For both of the paddy soils examined in the present study, the application of sepiolite and continuous flooding resulted in a decrease in DTPA-extractable Cd and redistribution of Cd in soils (see Figs. 3 and Fig. 4; Table 2). Furthermore, significantly interaction (p < 0.001) between sepiolite addition and flooding on immobilization of Cd in both soils were also observed (see Table 2). Previous studies have also reported the immobilization of Cd in soils by sepiolite. For example, Keller et al. (2005) reported that the application of 5% sepiolite markedly reduced DTPA-extractable Cd within the soil in pot experiments and that the application of 1% and 5% sepiolite reduced DTPA-extractable Cd by 13–26% in batch experiments. Álvarez-Ayuso and García-Sánchez (2003) reported similar results in leaching experiments. Our previous field experiment demonstrated that the application of sepiolite to Cd-contaminated paddy soil resulted in a substantial decrease in DTPA-extractable Cd (by 14.5%), and a decrease in EX-Cd, and an increase in CB-Cd, OX-Cd, and RES-Cd; the accumulation of Cd in brown rice decreased by 37.5% as a result of the decreases in DTPA-extractable Cd and in EX-Cd (Zhu et al. 2010). In the present study, the results obtained using a sequential extraction method are in agreement with those obtained using a single extraction (DTPA method). With the application of sepiolite, the concentration of EX-Cd decreased in proportion to the increasing fractions of Cd bound to carbonate or Fe/Mn oxides, under both moisture conditions. A similar redistribution of Cd in the soil has been reported in previous studies of the effects of sepiolite in both pot and field experiments (Xu et al. 2007; Zhu et al. 2010). The findings of these previous studies suggested that the addition of sepiolite to treated soils shifts the solid phases of metals away from their mobile forms to their immobile or less available forms. However, the magnitude of immobilization in our Cd–salt-treated soils was clearly larger than that in the real contaminated soil (as determined in our previous field experiment); this discrepancy may reflect the difference in Cd availability and sepiolite application rate between Cd–salt-treated soils and real Cd-contaminated soils.

Earlier studies have also shown that flooding causes a reduction in the amount of extractable Cd and a redistribution of Cd into different fractions in the soil. For example, Kashem and Singh (2001) reported that during 50 days under flooding conditions, the soluble Cd in the soil decreased by 36–90%. Bjerre and Schierup (1985) found that flooding for 75 days significantly (p < 0.05) reduced the CaCl2-extractable Cd in sandy loam soil and sandy soil in pot experiments.
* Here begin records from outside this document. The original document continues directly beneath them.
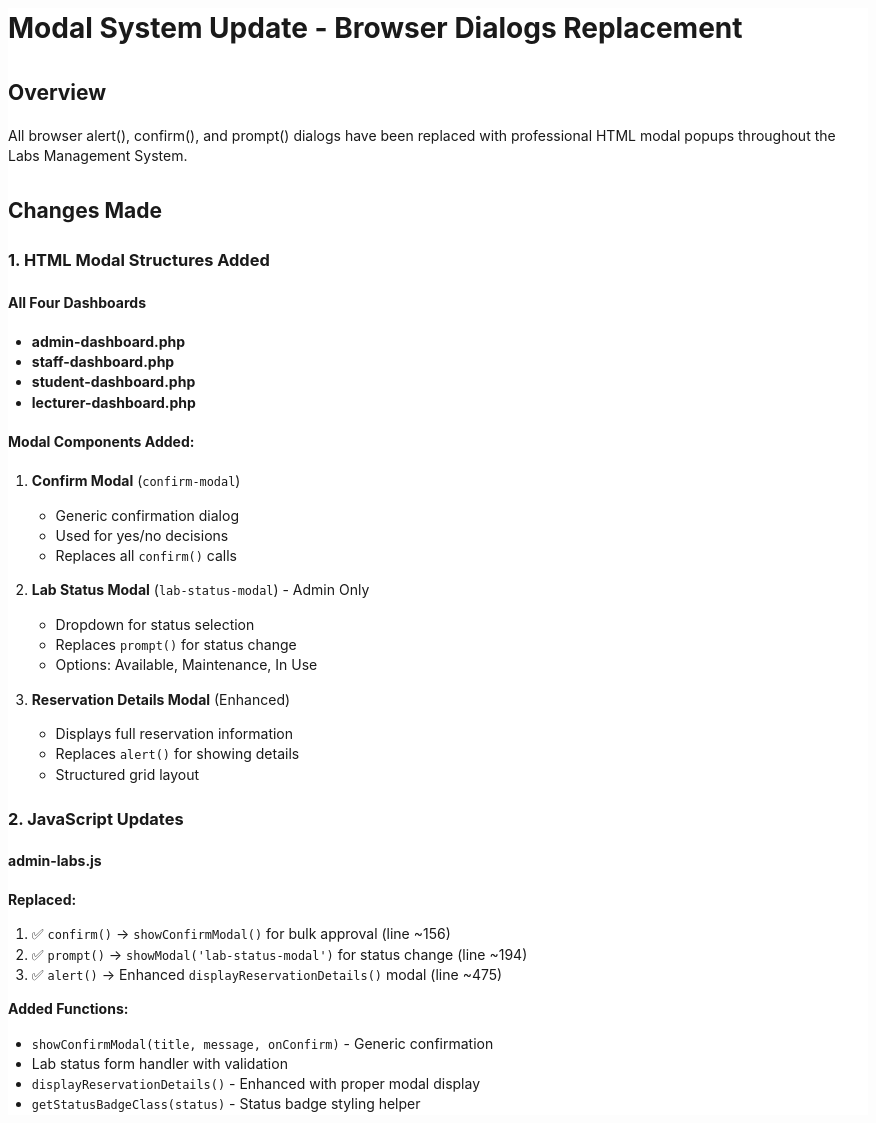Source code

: # Modal System Update - Browser Dialogs Replacement

## Overview

All browser alert(), confirm(), and prompt() dialogs have been replaced with professional HTML modal popups throughout the Labs Management System.

## Changes Made

### 1. HTML Modal Structures Added

#### All Four Dashboards

- **admin-dashboard.php**
- **staff-dashboard.php**
- **student-dashboard.php**
- **lecturer-dashboard.php**

#### Modal Components Added:

1. **Confirm Modal** (`confirm-modal`)

   - Generic confirmation dialog
   - Used for yes/no decisions
   - Replaces all `confirm()` calls

2. **Lab Status Modal** (`lab-status-modal`) - Admin Only

   - Dropdown for status selection
   - Replaces `prompt()` for status change
   - Options: Available, Maintenance, In Use

3. **Reservation Details Modal** (Enhanced)
   - Displays full reservation information
   - Replaces `alert()` for showing details
   - Structured grid layout

### 2. JavaScript Updates

#### admin-labs.js

**Replaced:**

1. ✅ `confirm()` → `showConfirmModal()` for bulk approval (line ~156)
2. ✅ `prompt()` → `showModal('lab-status-modal')` for status change (line ~194)
3. ✅ `alert()` → Enhanced `displayReservationDetails()` modal (line ~475)

**Added Functions:**

- `showConfirmModal(title, message, onConfirm)` - Generic confirmation
- Lab status form handler with validation
- `displayReservationDetails()` - Enhanced with proper modal display
- `getStatusBadgeClass(status)` - Status badge styling helper
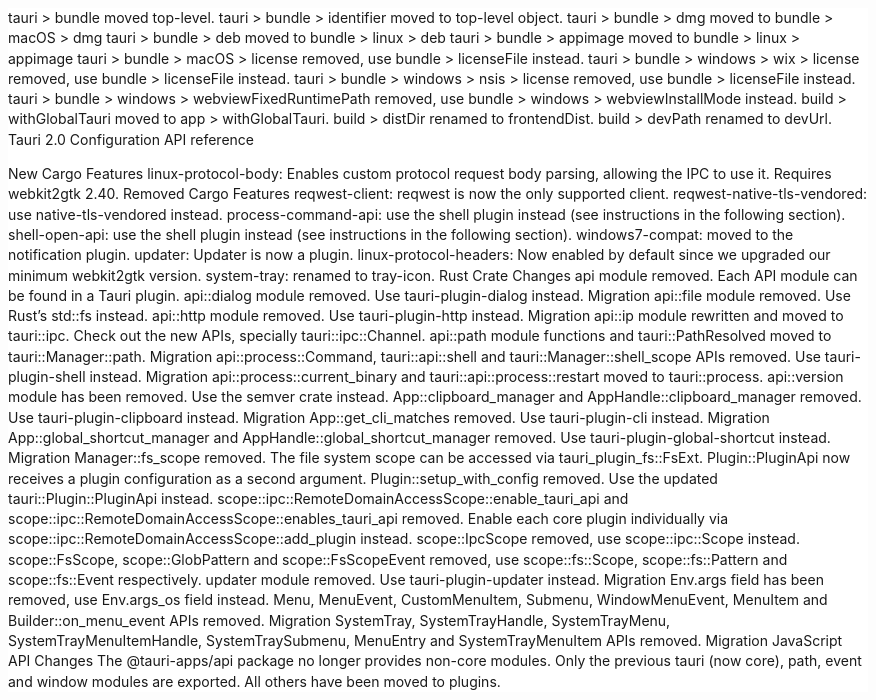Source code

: tauri > bundle moved top-level.
tauri > bundle > identifier moved to top-level object.
tauri > bundle > dmg moved to bundle > macOS > dmg
tauri > bundle > deb moved to bundle > linux > deb
tauri > bundle > appimage moved to bundle > linux > appimage
tauri > bundle > macOS > license removed, use bundle > licenseFile instead.
tauri > bundle > windows > wix > license removed, use bundle > licenseFile instead.
tauri > bundle > windows > nsis > license removed, use bundle > licenseFile instead.
tauri > bundle > windows > webviewFixedRuntimePath removed, use bundle > windows > webviewInstallMode instead.
build > withGlobalTauri moved to app > withGlobalTauri.
build > distDir renamed to frontendDist.
build > devPath renamed to devUrl.
Tauri 2.0 Configuration API reference

New Cargo Features
linux-protocol-body: Enables custom protocol request body parsing, allowing the IPC to use it. Requires webkit2gtk 2.40.
Removed Cargo Features
reqwest-client: reqwest is now the only supported client.
reqwest-native-tls-vendored: use native-tls-vendored instead.
process-command-api: use the shell plugin instead (see instructions in the following section).
shell-open-api: use the shell plugin instead (see instructions in the following section).
windows7-compat: moved to the notification plugin.
updater: Updater is now a plugin.
linux-protocol-headers: Now enabled by default since we upgraded our minimum webkit2gtk version.
system-tray: renamed to tray-icon.
Rust Crate Changes
api module removed. Each API module can be found in a Tauri plugin.
api::dialog module removed. Use tauri-plugin-dialog instead. Migration
api::file module removed. Use Rust’s std::fs instead.
api::http module removed. Use tauri-plugin-http instead. Migration
api::ip module rewritten and moved to tauri::ipc. Check out the new APIs, specially tauri::ipc::Channel.
api::path module functions and tauri::PathResolved moved to tauri::Manager::path. Migration
api::process::Command, tauri::api::shell and tauri::Manager::shell_scope APIs removed. Use tauri-plugin-shell instead. Migration
api::process::current_binary and tauri::api::process::restart moved to tauri::process.
api::version module has been removed. Use the semver crate instead.
App::clipboard_manager and AppHandle::clipboard_manager removed. Use tauri-plugin-clipboard instead. Migration
App::get_cli_matches removed. Use tauri-plugin-cli instead. Migration
App::global_shortcut_manager and AppHandle::global_shortcut_manager removed. Use tauri-plugin-global-shortcut instead. Migration
Manager::fs_scope removed. The file system scope can be accessed via tauri_plugin_fs::FsExt.
Plugin::PluginApi now receives a plugin configuration as a second argument.
Plugin::setup_with_config removed. Use the updated tauri::Plugin::PluginApi instead.
scope::ipc::RemoteDomainAccessScope::enable_tauri_api and scope::ipc::RemoteDomainAccessScope::enables_tauri_api removed. Enable each core plugin individually via scope::ipc::RemoteDomainAccessScope::add_plugin instead.
scope::IpcScope removed, use scope::ipc::Scope instead.
scope::FsScope, scope::GlobPattern and scope::FsScopeEvent removed, use scope::fs::Scope, scope::fs::Pattern and scope::fs::Event respectively.
updater module removed. Use tauri-plugin-updater instead. Migration
Env.args field has been removed, use Env.args_os field instead.
Menu, MenuEvent, CustomMenuItem, Submenu, WindowMenuEvent, MenuItem and Builder::on_menu_event APIs removed. Migration
SystemTray, SystemTrayHandle, SystemTrayMenu, SystemTrayMenuItemHandle, SystemTraySubmenu, MenuEntry and SystemTrayMenuItem APIs removed. Migration
JavaScript API Changes
The @tauri-apps/api package no longer provides non-core modules. Only the previous tauri (now core), path, event and window modules are exported. All others have been moved to plugins.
In the present study, sequential extraction showed that EX-Cd decreased significantly (p < 0.01) with increasing CB-Cd and OX-Cd in the soils. Sun et al. (2007) reported similar changes in the proportions of Cd in the different fractions. These results indicate that flooding can cause the immobilization of Cd in paddy soils. However, few studies have examined the interaction between amendment application and flooding in terms of heavy metal availability. The present results indicate that flooding enhances the stabilization effect of sepiolite on Cd in paddy soils.

Soil pH and Eh are important factors in terms of the availability of heavy metals in the soil (Bjerre and Schierup 1985; Hooda and Alloway 1998). In present study, the amounts of DTPA-extractable Cd and EX-Cd in soil showed significant (p < 0.01) positive correlation with Eh and negative correlation with pH, in both the no flooding and continuous flooding soils (Table 3). These results clearly indicate that Cd solubility in the two soils decreased with decreasing Eh and increasing pH. Flooding and the application of sepiolite, as well as the interaction of the two factors, caused the pH to increase and Eh to decrease, which may result in an increased negative charge on the soil particles, and would allow the greater adsorption of metals and consequently a reduction in their mobility (Kashem and Singh 2001; Sun et al. 2007). The affinity of Cd for soil solid phase increases at high pH because Cd tends to form Cd(OH)+ with hydrolysis (Elliott et al. 1986; Sun et al. 2007). Moreover, under the indirect effects of flooding conditions (low Eh), sulfate ions are reduced to the sulfide form, which may form complexes with Cd and immobilize this element as CdS (Van Den Berg et al. 1998; Kashem and Singh 2001). In the present study, these pH- and Eh-dependent mechanisms may have been active after the application of sepiolite to flooded soils, thereby immobilizing Cd. Consistent with the results of the present results, previous studies reported that sepiolite produces new adsorptive surfaces that immobilize Cd in the soil by specific adsorption or chemisorptions; once Cd substitutes for Mg on the edges of the octahedral sheet in sepiolite and is sorbed to the mineral surface, complexation of Cd may occur on surface functional groups (Álvarez-Ayuso and García-Sánchez 2003; Shirvani et al. 2006a, b).

Table 3 Correlation coefficients between the concentration of Cd and soil Eh and pH under different moisture conditions at day 30
Full size table

Interestingly, the two tested soils in the present study have similar soil pH, organic matter, and total Cd contents and even distribution of Cd in nonincubated soils; however, the effects of sepiolite application on decrease in DTPA-extractable Cd in soils and a redistribution of Cd in soils were much larger in sandy soil (RS) than in clay soil (RY). Ahmad et al. (2011) also reported that the immobilization effect of alkaline amendments (gypsum and lime) on Cd is greater in sandy loam soil than in sandy clay loam soil. This effect may be attributed to the less buffering capacity of sandy soil than clay soil. In present study, the changes in soil Eh and pH related to sepiolite application and flooding were much larger in sandy soil than in clay soil. These results may indicate that the application of sepiolite as an amendment for Cd is more effective in contaminated sandy soils than in clay soils.

5 Conclusions

The addition of sepiolite and continuous flooding in typical paddy soils caused a reduction in DTPA-extractable Cd and a redistribution of Cd, with a significant decline in exchangeable Cd and a proportional increase in carbonate-bound and Fe/Mn oxide-bound Cd. Moreover, continuous flooding resulted in an enhanced immobilization effect of Cd in artificially contaminated paddy soil. The effects of sepiolite and continuous flooding on the distribution of Cd are probably indirect, related to their effect on soil Eh (reduction) and soil pH (increase), and to the adsorption capacity of sepiolite itself. The application of sepiolite as an amendment for Cd was much more effective in sandy paddy soil with weaker native sorption capacity than in clay soil. These findings indicate that sepiolite can be used in the remediation of Cd-contaminated paddy soils, especially in sandy paddy soils, and that the water regime plays an important role in stabilizing Cd in paddy soils.